### What this task involves
Print the passage of the article on Chinese quarantine rules and air cargo between "The recent measures, which" and "positive for COVID-19.", inclusive.

====== Passage provided ======

Stricter quarantine rules in China are causing disruptions in the air cargo supply chain. New restrictions have been imposed due to the recent wave of COVID cases in the country, brought on by the highly contagious Delta variant.

The recent measures, which are expected to stay in place for at least several more weeks, are significantly impacting cargo operations in both airports and seaports, though air cargo is experiencing the most disruption according to supply chain risk analyst, Everstream Analytics.

At least 15 airports have been affected, with some airports like Nanjing Lukou International Airport and Yangzhou Taizhou International Airport being temporarily closed and others operating at reduced capacity. As of early August, Beijing, Shanghai Pudong, Xiamen Airport are operating at around 43%, 33%, and 66% capacity, respectively, with hundreds of flights being canceled at each airport. China Cargo Airlines and China Eastern Airlines have also suspended passenger belly freighters until the end of August due to several crew members testing positive for COVID-19.

In addition, many ground handling staff are quitting as a result of the strict new rules, which require employees to spend 14 days in quarantine for every seven days of working on-site, with seven days of quarantine at a hotel and then seven days at home.

“This has caused a big influx of resignations among operations staff, as well as equipment shortages,” Rickard Ingvarsson, CEO Asia at Scan Global Logistics, told The Loadstar.

With both the mass resignations and limits on how often employees can work, carriers are struggling to meet cargo demand.

Freight forwarder Flexport said of the situation, “This has effectively reduced the workforce at [Shanghai Pudong] by almost 50% which has forced many airlines to cancel flights and also limit the amount of work for the ground handling staff.”

“The situation is likely to cause airport congestion and delays and trigger further rate increases due to lost air cargo capacity,” stated a report from Everstream Analytics. “Major airports in China have restricted operations to undertake virus disinfection work and as a result, shortages in flight capacity and staff have been reported.”

Scan Global Logistics said that flight cancellations and labor shortages have “had an immediate impact on capacity and has been driving up rate levels. Some specific areas in Asia are more impacted than others, however, the overall market situation remains difficult.”

“Volume has reached pre-COVID-19 levels, but the industry is still facing a significantly reduced capacity situation with many passenger flights not having resumed as off yet, driving a further supply and demand imbalance.”

The U.S. is experiencing the effects of the supply chain disruption, with many U.S. airports including Los Angeles, Chicago and New York experiencing heavy congestion as warehouses are overloaded and “cargo is sitting on the tarmac,” according to Ingvarsson.

With the gap between supply and demand continuing to widen, freight rates are being driven up. Rates to Europe and the U.S. increased by $0.7 to $1.5 and $1.5 to $3 per kg, respectively, in early August.

“The uncertainty around schedule availability, workforce on the ground and increased demand may push rates in the open market to extraordinary levels – with the biggest supply-demand gap on the transpacific,” Ingvarsson said.

====== Available data ======

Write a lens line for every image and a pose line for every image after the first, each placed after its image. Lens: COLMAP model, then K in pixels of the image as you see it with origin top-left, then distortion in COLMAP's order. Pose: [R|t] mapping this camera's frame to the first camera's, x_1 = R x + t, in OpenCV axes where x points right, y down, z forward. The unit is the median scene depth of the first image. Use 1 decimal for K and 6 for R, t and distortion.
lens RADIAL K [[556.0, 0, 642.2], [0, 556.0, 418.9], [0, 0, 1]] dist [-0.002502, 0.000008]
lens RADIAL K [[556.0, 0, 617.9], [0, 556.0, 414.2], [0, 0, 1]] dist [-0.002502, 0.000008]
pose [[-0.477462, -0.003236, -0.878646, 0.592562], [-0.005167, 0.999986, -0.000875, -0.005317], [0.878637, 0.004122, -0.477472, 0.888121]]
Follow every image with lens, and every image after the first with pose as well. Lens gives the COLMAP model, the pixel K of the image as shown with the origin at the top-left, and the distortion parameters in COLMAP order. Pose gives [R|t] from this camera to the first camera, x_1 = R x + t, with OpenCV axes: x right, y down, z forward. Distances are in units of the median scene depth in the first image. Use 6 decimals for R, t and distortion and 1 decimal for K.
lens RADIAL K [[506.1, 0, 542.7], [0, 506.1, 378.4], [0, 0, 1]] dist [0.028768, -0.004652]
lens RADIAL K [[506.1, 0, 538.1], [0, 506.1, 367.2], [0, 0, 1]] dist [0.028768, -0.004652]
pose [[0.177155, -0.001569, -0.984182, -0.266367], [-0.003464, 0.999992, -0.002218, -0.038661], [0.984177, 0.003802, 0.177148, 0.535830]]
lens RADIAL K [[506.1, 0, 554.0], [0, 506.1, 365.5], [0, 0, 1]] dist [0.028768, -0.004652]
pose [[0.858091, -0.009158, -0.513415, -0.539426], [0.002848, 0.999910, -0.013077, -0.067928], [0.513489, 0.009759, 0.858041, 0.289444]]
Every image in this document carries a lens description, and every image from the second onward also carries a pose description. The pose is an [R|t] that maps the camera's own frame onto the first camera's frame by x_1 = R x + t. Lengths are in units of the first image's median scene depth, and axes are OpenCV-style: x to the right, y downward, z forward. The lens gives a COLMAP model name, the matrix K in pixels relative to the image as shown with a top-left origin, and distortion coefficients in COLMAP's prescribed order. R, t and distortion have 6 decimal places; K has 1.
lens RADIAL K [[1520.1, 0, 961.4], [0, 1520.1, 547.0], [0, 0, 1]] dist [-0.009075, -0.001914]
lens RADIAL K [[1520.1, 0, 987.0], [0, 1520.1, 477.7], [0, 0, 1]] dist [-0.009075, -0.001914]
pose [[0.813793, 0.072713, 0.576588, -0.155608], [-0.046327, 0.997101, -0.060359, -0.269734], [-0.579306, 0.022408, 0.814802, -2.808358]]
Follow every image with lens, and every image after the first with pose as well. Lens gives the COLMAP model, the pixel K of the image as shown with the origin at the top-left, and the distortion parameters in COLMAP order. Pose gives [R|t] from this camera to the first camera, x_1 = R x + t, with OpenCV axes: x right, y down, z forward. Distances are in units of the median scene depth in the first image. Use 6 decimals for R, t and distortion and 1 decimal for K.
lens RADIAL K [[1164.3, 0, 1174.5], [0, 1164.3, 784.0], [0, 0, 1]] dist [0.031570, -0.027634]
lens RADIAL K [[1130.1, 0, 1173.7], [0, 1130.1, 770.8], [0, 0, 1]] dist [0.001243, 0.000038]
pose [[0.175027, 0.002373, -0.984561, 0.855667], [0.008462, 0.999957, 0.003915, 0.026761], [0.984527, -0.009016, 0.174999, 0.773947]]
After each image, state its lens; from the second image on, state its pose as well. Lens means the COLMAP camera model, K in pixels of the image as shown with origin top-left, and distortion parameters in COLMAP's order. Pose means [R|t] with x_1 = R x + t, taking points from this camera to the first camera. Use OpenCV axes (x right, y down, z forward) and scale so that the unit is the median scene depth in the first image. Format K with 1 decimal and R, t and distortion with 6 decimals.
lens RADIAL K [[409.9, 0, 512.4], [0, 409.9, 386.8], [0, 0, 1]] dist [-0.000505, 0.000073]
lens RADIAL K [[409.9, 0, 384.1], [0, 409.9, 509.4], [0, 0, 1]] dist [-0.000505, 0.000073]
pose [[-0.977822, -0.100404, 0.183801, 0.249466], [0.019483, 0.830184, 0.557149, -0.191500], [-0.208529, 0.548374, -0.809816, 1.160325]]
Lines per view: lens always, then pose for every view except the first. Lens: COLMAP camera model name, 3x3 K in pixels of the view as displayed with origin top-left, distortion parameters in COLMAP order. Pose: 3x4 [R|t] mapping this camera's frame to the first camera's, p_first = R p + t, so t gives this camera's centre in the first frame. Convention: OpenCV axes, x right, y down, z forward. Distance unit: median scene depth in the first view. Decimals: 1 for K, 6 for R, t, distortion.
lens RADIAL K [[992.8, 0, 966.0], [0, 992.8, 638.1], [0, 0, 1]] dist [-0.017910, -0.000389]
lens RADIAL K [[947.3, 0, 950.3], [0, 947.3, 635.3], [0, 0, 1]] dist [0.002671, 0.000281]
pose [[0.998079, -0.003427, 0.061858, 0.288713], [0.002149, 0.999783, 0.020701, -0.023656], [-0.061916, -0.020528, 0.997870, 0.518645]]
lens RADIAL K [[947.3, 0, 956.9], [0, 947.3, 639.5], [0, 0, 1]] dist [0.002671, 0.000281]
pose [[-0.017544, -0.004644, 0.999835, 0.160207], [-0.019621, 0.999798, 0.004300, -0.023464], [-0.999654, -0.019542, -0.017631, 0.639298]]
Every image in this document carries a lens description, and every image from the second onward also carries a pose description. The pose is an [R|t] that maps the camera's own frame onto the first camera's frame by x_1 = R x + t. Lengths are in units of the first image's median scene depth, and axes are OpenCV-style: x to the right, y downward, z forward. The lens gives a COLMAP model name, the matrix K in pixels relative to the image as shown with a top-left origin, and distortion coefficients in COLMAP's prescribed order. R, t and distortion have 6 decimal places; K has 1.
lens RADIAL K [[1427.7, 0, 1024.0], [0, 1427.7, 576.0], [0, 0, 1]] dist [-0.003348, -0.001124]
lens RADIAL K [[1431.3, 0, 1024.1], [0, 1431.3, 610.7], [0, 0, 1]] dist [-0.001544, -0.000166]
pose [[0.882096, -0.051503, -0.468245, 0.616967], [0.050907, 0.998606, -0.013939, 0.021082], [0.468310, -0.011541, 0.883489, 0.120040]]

======

### Task solution
The recent measures, which are expected to stay in place for at least several more weeks, are significantly impacting cargo operations in both airports and seaports, though air cargo is experiencing the most disruption according to supply chain risk analyst, Everstream Analytics.

At least 15 airports have been affected, with some airports like Nanjing Lukou International Airport and Yangzhou Taizhou International Airport being temporarily closed and others operating at reduced capacity. As of early August, Beijing, Shanghai Pudong, Xiamen Airport are operating at around 43%, 33%, and 66% capacity, respectively, with hundreds of flights being canceled at each airport. China Cargo Airlines and China Eastern Airlines have also suspended passenger belly freighters until the end of August due to several crew members testing positive for COVID-19.